In less than thirty seconds, it was over. The area around the minivan was littered with piles of dissipating black dust.

[EXP: 40/100]

The father stared at him, his face a mixture of awe and terror. The child was crying in his arms.

“Get out of the city,” Kaelen said, his voice a low growl. He didn't wait for a thank you. He wiped the non-existent blood from his knife on his pants and turned back to the cruiser. “Go north. Don’t stop.”
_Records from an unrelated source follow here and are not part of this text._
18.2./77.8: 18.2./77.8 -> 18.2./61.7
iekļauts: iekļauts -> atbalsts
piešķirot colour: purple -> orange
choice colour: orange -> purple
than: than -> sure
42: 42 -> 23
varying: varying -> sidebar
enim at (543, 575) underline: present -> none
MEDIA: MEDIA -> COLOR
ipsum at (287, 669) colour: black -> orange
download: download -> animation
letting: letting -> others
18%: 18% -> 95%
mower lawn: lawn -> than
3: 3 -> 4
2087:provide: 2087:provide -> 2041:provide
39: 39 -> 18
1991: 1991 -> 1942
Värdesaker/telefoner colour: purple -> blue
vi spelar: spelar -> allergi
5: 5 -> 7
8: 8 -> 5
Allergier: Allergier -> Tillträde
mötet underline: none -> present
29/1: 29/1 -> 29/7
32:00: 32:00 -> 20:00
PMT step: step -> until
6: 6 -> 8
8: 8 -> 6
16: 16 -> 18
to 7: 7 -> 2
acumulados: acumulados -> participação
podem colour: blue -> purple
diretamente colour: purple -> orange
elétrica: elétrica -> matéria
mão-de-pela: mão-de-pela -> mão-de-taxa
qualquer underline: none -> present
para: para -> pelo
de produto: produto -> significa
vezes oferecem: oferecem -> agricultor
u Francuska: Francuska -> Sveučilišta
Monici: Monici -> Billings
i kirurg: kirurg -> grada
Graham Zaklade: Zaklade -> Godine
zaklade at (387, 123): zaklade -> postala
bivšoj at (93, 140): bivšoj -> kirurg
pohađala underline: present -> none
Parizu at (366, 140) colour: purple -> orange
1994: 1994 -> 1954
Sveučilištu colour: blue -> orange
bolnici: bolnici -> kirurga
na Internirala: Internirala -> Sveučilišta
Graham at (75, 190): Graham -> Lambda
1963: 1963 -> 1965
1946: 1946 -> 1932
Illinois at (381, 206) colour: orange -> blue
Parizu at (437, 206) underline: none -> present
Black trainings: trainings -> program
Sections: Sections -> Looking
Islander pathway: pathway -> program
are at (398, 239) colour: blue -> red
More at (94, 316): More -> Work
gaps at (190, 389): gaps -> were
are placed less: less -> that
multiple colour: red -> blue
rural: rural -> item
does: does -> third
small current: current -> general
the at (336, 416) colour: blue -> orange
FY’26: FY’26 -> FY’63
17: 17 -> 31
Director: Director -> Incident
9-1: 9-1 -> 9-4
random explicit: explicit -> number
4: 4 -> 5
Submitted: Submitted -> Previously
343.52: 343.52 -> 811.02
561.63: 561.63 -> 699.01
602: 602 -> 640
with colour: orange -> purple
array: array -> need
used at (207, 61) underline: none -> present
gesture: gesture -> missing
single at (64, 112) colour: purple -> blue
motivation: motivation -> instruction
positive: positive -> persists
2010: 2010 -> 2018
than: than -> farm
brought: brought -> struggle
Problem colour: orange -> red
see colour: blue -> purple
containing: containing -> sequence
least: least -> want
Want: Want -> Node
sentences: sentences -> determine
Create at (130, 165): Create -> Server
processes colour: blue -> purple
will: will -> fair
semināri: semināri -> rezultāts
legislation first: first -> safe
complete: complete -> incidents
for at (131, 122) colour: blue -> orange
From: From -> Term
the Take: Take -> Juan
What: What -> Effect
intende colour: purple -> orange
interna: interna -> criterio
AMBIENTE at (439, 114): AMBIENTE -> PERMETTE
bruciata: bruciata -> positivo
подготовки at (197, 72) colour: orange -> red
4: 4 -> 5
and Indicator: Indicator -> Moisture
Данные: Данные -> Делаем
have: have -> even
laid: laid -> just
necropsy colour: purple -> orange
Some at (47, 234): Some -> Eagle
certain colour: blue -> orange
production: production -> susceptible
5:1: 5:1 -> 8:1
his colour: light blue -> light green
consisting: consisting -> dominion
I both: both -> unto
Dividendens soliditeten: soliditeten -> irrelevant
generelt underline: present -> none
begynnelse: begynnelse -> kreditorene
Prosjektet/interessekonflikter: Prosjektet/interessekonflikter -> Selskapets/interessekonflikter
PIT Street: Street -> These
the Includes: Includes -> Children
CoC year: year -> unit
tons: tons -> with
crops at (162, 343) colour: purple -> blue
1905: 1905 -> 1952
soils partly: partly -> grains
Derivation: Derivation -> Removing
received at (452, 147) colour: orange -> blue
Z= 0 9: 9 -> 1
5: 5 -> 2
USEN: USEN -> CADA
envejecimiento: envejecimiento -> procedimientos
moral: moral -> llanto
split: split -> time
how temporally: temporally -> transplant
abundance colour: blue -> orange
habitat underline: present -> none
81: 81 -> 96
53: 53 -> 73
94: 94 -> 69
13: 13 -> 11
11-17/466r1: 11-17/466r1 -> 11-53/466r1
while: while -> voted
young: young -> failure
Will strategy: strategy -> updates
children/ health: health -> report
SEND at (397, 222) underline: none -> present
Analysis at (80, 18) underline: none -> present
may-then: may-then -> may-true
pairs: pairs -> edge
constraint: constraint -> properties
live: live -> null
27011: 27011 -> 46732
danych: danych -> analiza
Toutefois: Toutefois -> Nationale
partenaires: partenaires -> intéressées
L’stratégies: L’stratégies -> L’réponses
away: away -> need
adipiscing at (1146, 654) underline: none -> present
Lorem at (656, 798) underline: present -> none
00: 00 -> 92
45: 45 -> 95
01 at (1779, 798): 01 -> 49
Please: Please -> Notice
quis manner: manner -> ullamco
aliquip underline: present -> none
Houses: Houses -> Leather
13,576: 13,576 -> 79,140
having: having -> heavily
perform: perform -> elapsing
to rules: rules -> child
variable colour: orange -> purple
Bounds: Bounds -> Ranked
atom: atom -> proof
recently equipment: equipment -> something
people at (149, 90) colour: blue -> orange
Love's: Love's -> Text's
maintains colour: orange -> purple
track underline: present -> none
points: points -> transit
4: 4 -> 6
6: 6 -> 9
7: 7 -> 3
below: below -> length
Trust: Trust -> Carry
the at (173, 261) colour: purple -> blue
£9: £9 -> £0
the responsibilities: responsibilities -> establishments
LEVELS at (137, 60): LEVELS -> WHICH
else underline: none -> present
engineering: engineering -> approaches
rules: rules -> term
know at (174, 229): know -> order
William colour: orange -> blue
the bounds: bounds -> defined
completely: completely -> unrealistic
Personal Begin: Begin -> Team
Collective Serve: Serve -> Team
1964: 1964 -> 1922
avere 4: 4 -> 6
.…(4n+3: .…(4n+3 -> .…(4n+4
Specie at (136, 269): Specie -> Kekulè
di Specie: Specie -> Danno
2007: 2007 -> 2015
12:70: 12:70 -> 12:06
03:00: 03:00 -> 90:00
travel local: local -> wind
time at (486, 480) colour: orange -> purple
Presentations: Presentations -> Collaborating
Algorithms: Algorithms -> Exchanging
He slid back into the passenger seat, the smell of ozone and rain clinging to him. Lena was staring at him, her mouth slightly agape. She’d seen him fight before, in training, but this was different. This was something primal.

“What was that knife?” she asked, her voice barely a whisper.

Kaelen didn’t answer. He was looking at his internal status, at the bar that said 40/100. He had seen it, felt it. The proof. Slaying those things had a tangible result, a quantifiable gain. His actions had a direct and immediate impact that he could measure. The world might have ended, but a new one, with new, brutal rules, had taken its place.

And in this new world, he wasn’t helpless.

The visceral success, the life he had just saved, the power humming in the weapon on his hip—it all fused together in his mind, forging a cold, hard certainty that cut through the fear and confusion. The guilt over his past failures, the cynicism that had been his shield for years… they felt distant, unimportant. All that mattered was the here and now. The mission.

Adapt or die. It wasn't a choice. It was the only law left.

He looked at Lena, and for the first time since the night began, his grey eyes held no weariness, only a razor-sharp, chilling resolve.

“The precinct,” he said. “Get us to the 13th.”